这篇综述研究了基于纳米技术的化学传感器在识别环境有毒离子中的应用。近几十年来,创造用于化学传感的纳米级材料,生物医学,生物分析已经成为一种有希望的途径。纳米材料在提高化学传感器的灵敏度和选择性方面起着至关重要的作用,从而使它们成为监测和评估环境污染的有效工具。这是由于它们高度可调的大小和形状依赖性的化学和物理性质。纳米材料具有独特的表面化学,热稳定性,高表面积,单位质量的孔体积大,可以用于传感器开发。讨论包括化学传感器设计中使用的不同类型的纳米材料,LOD,它们的传感机制,以及它们在检测特定有毒离子方面的功效。此外,审查探讨了取得的进展,面临的障碍,以及这个快速发展的领域的未来前景,强调纳米技术对建立强大的环境监测传感平台的潜在贡献。
This review examines the utilization of nanotechnology-based chemosensors for identifying environmental toxic ions. Over recent decades, the creation of nanoscale materials for applications in chemical sensing, biomedical, and biological analyses has emerged as a promising avenue.
Nanomaterials play a vital role in improving the sensitivity and selectivity of chemosensors, thereby making them effective tools for monitoring and evaluating environmental contamination. This is due to their highly adjustable size- and shape-dependent chemical and physical properties.
Nanomaterials possess distinct surface chemistry, thermal stability, high surface area, and large pore volume per unit mass, which can be harnessed for sensor development.
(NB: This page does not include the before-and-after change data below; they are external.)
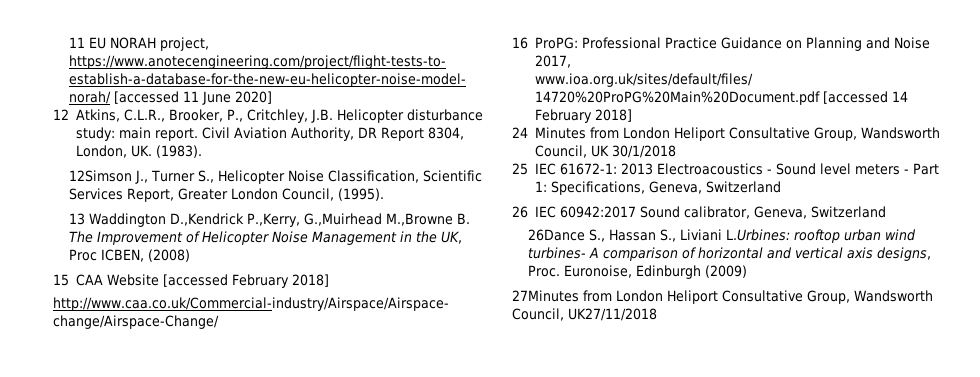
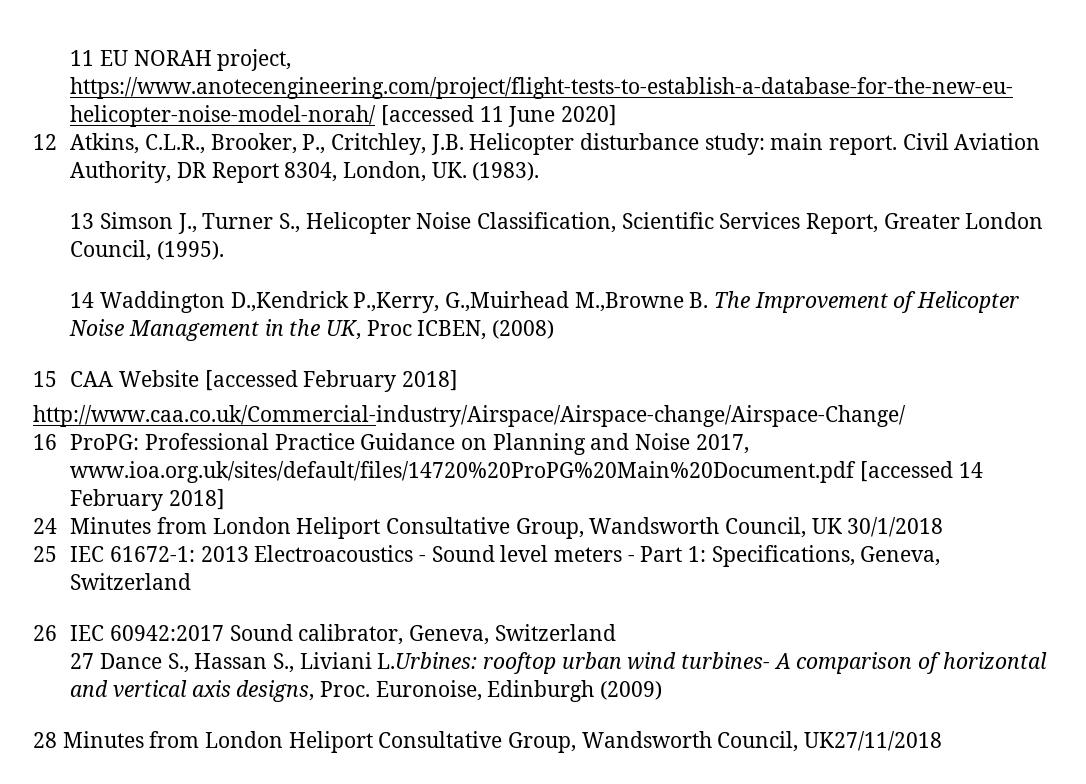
[68,170,132,182] 12Simson -> [70,212,173,229] 13 Simson
[68,213,85,225] 13 -> [70,292,95,308] 14
[527,229,585,241] 26Dance -> [70,653,162,669] 27 Dance
[512,290,579,302] 27Minutes -> [33,731,144,748] 28 Minutes

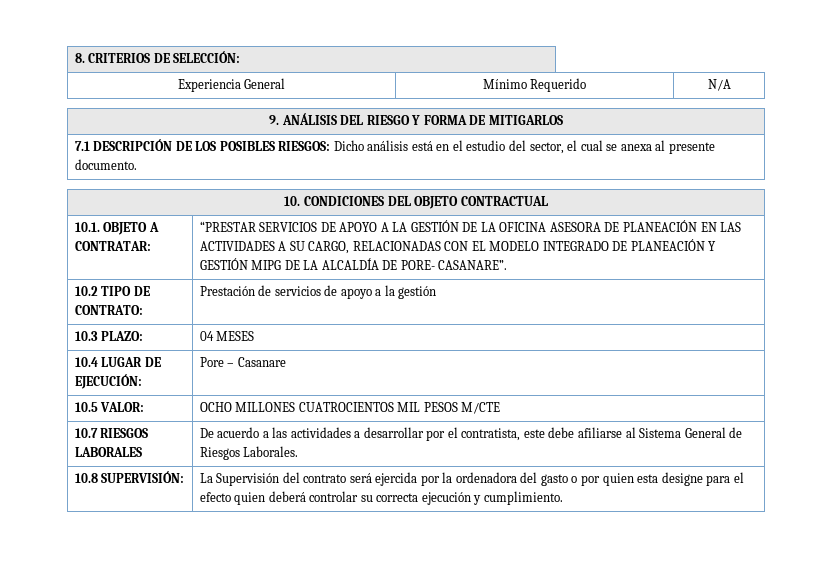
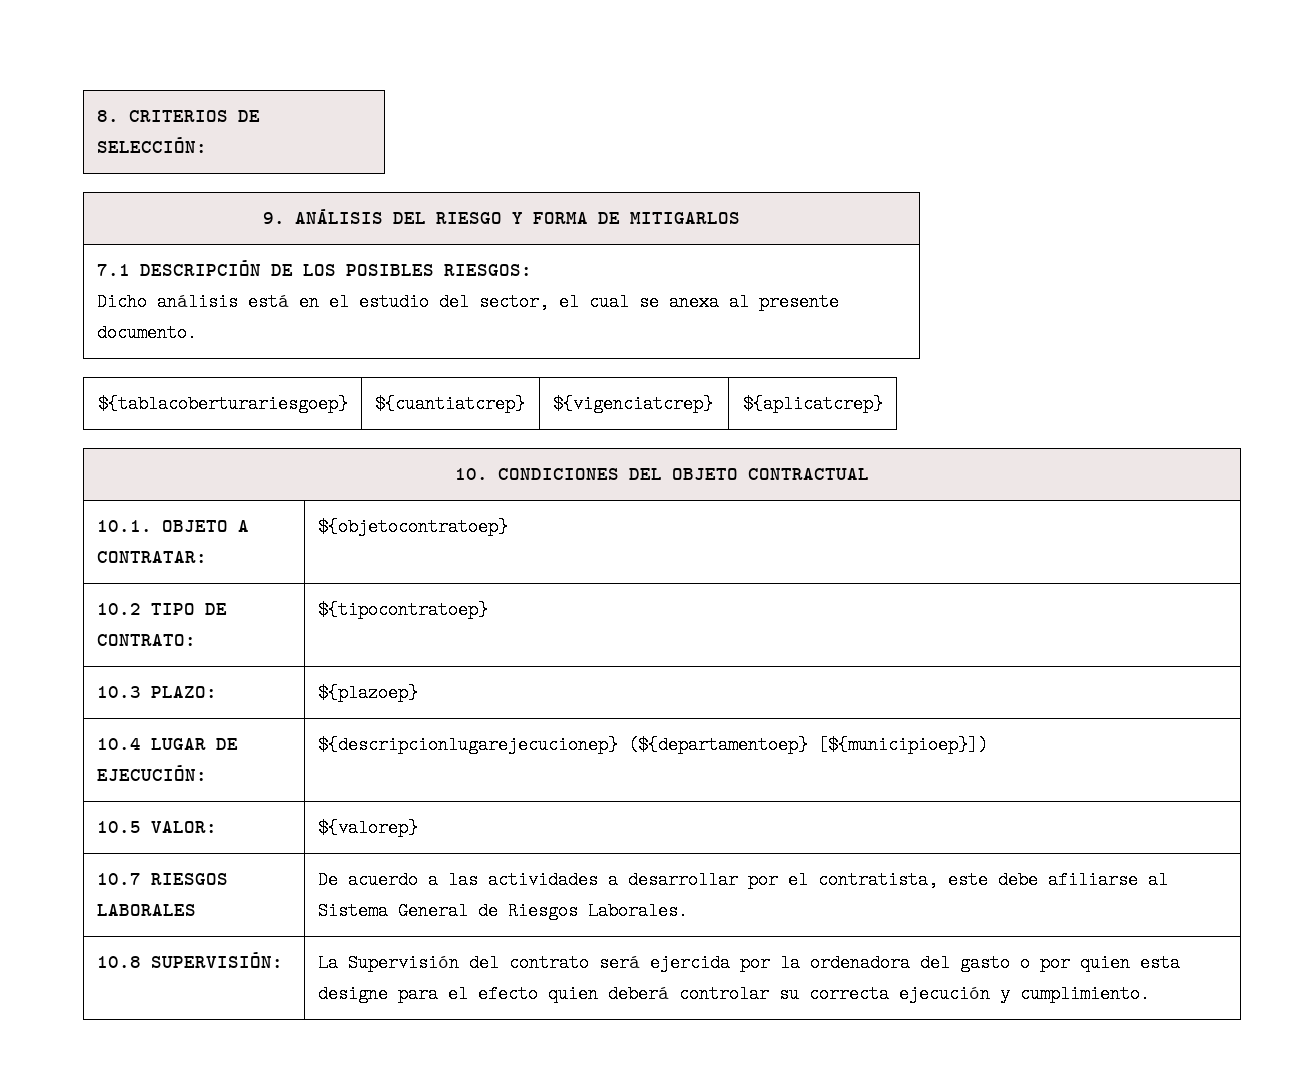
[177,78,286,92] [482,78,587,92] [707,79,731,91] // Experiencia General | Mínimo Requerido | N/A -> (207, 145) none
(331, 146) none -> (532, 270) //
(137, 164) none -> [97,395,348,413] [374,395,525,413] [552,395,713,413] [742,395,883,413] // ${tablacoberturariesgoep} | ${cuantiatcrep} | ${vigenciatcrep} | ${aplicatcrep}
[199,220,742,232] [199,239,717,254] [199,258,508,270] [74,286,150,296] [74,305,143,315] [199,285,437,299] “PRESTAR SERVICIOS DE APOYO A LA GESTIÓN DE LA OFICINA ASESORA DE PLANEACIÓN EN LAS ACTIVIDADES A SU CARGO, RELACIONADAS CON EL MODELO INTEGRADO DE PLANEACIÓN Y GESTIÓN MIPG DE LA ALCALDÍA DE PORE- CASANARE”. // 10.2 TIPO DE CONTRATO: | Prestación de servicios de apoyo a la gestión -> [317,518,508,536] [96,603,227,615] [96,634,196,646] [317,601,488,619] ${objetocontratoep} // 10.2 TIPO DE CONTRATO: | ${tipocontratoep}
[199,331,255,341] 04 MESES -> [317,684,418,702] ${plazoep}
[199,357,286,367] Pore – Casanare -> [317,736,988,754] ${descripcionlugarejecucionep} (${departamentoep} [${municipioep}])
[199,402,501,414] OCHO MILLONES CUATROCIENTOS MIL PESOS M/CTE -> [317,819,418,837] ${valorep}

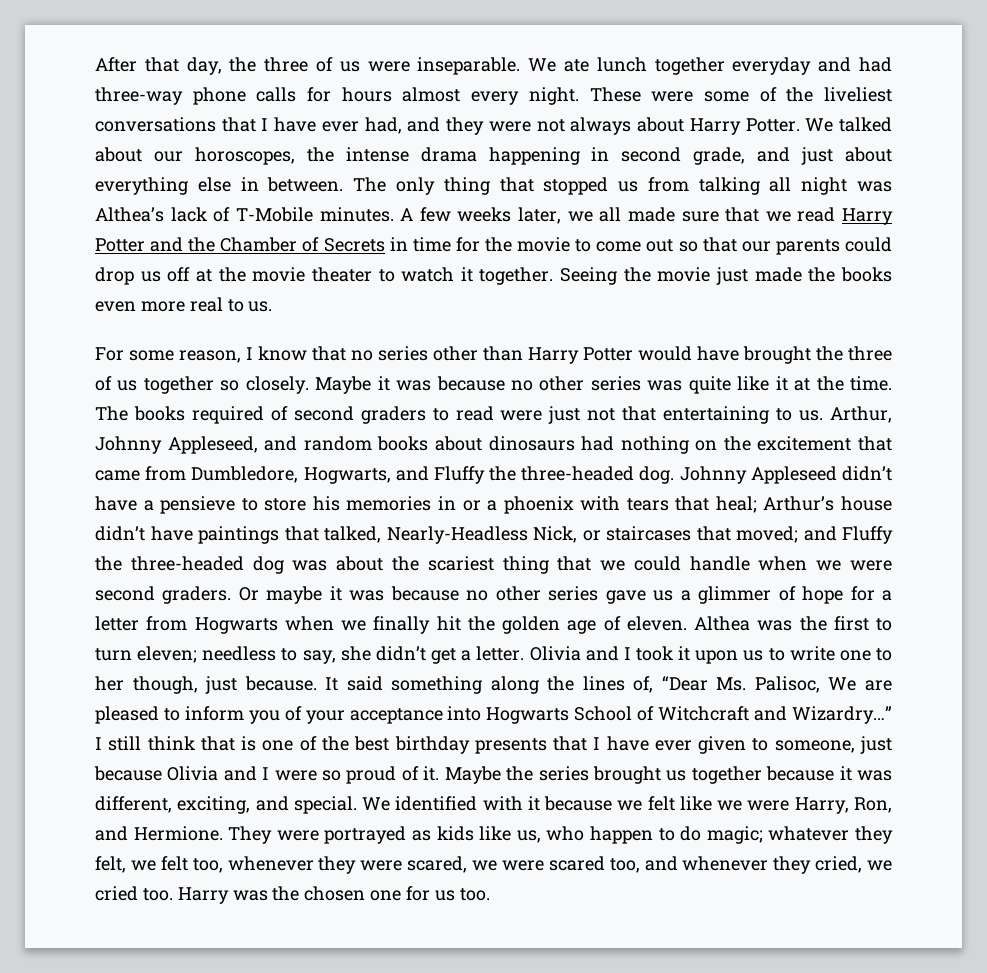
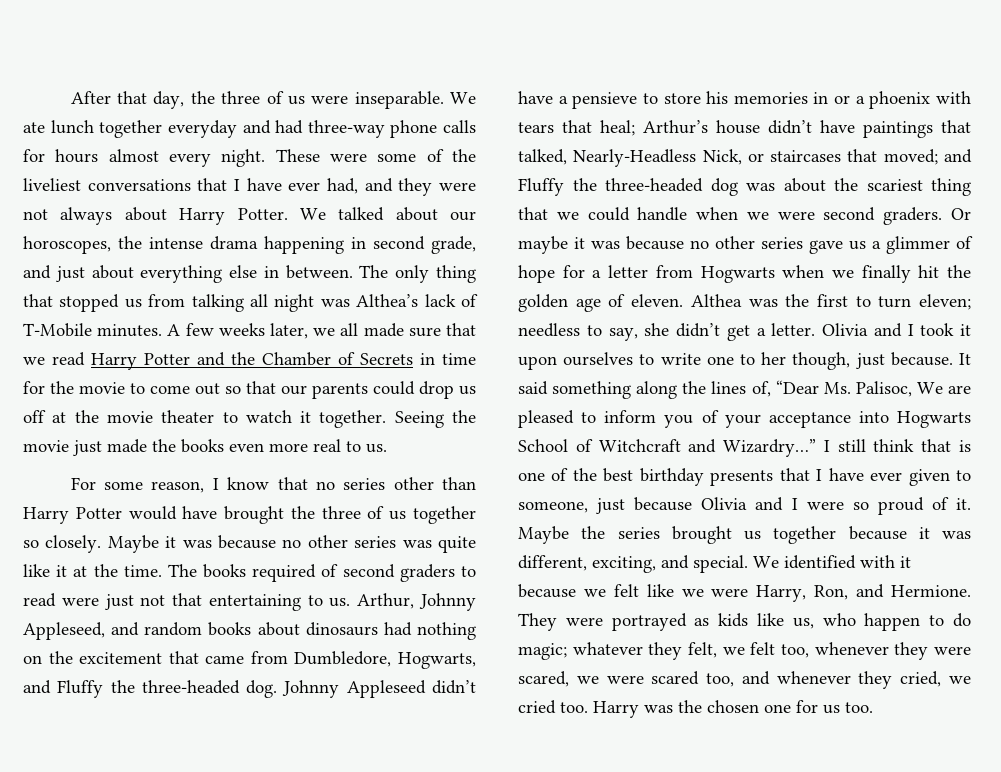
[743,650,764,661] us -> [563,352,634,366] ourselves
The discussion encompasses different types of
nanomaterials utilized in chemosensor design, LOD, their sensing mechanisms, and their efficacy in detecting specific toxic ions. Furthermore, the review explores the progress made, obstacles faced, and future prospects in this rapidly evolving field, highlighting the potential contributions of nanotechnology to the creation of robust sensing platforms for environmental monitoring.